D’une logique bas carbone, on se retrouverait dans l’exact effet contraire. Ce qui est dommage car en termes d’économie circulaire, ces biodiesels ont beaucoup de vertus. Nul besoin d’acheter des camions avec d’autres motorisations, plus chers et supposant des stations d’avitaillement ou de recharge différentes.

La question en suspens est : y en aura-t-il assez ? Là, les avis divergent. Certains disent oui et d’autres non. Pas facile de s’y retrouver.

Au niveau européen, difficile de faire avancer la question tant une confusion a été créée entre la notion d’abandon des moteurs thermiques avec celle d’abandon des énergies fossiles. Ce sont ces dernières qu’il faut quitter.

En revanche, le moteur thermique n’est pas forcément en cause. La preuve, c’est qu’il y a de plus en plus de voix qui se font entendre pour évoquer des moteurs thermiques… à hydrogène.

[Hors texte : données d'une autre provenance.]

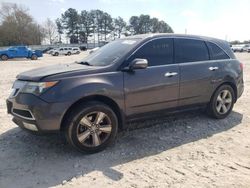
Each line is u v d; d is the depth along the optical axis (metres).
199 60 6.12
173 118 6.64
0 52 37.00
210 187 3.89
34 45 91.00
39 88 4.55
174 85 5.64
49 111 4.48
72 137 4.67
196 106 6.16
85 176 4.20
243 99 8.81
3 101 8.71
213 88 6.31
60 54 56.34
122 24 116.44
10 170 4.39
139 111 5.31
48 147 5.18
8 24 90.50
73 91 4.58
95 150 4.89
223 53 6.61
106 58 5.37
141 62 4.98
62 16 111.75
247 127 6.22
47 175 4.23
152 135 5.71
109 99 4.97
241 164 4.55
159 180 4.08
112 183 4.01
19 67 23.27
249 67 20.73
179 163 4.59
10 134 5.82
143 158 4.76
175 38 5.87
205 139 5.54
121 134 5.74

Gardons-nous donc de toute précipitation pour savoir ce que l’on fera en 2035 ou en 2040. La technologie avance et il serait absurde de s’enfermer dans une seule solution. Ici, on pense très clairement à l’électrique à batterie performant sur la courte distance et moins sur la longue.

Préférons des objectifs réalistes que l’on pourra dépasser à des ambitions impossibles qui laisseront un goût de déception.

La transition énergétique reste un long chemin, semé d’embûches ou d’éventuelles solutions qui pourraient aggraver les problèmes.  Les fameux cobras.  On se demande « qui sont ces serpents qui sifflent sur nos têtes ? ». Le tout, c’est d’éviter d’avaler des couleuvres.